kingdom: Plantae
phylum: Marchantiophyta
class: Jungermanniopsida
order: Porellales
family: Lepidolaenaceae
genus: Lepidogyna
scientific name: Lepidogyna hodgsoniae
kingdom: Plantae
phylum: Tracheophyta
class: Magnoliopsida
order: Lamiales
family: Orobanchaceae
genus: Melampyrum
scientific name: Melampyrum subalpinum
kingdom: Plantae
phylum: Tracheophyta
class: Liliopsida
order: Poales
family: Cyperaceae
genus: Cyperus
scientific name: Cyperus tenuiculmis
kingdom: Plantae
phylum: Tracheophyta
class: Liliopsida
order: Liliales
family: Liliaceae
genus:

▸ **Exercise task**:
Switch every "scientific name" to "species" throughout the entries, leaving everything else unchanged.

▸ **Reply**:
kingdom: Plantae
phylum: Marchantiophyta
class: Jungermanniopsida
order: Porellales
family: Lepidolaenaceae
genus: Lepidogyna
species: Lepidogyna hodgsoniae
kingdom: Plantae
phylum: Tracheophyta
class: Magnoliopsida
order: Lamiales
family: Orobanchaceae
genus: Melampyrum
species: Melampyrum subalpinum
kingdom: Plantae
phylum: Tracheophyta
class: Liliopsida
order: Poales
family: Cyperaceae
genus: Cyperus
species: Cyperus tenuiculmis
kingdom: Plantae
phylum: Tracheophyta
class: Liliopsida
order: Liliales
family: Liliaceae
genus:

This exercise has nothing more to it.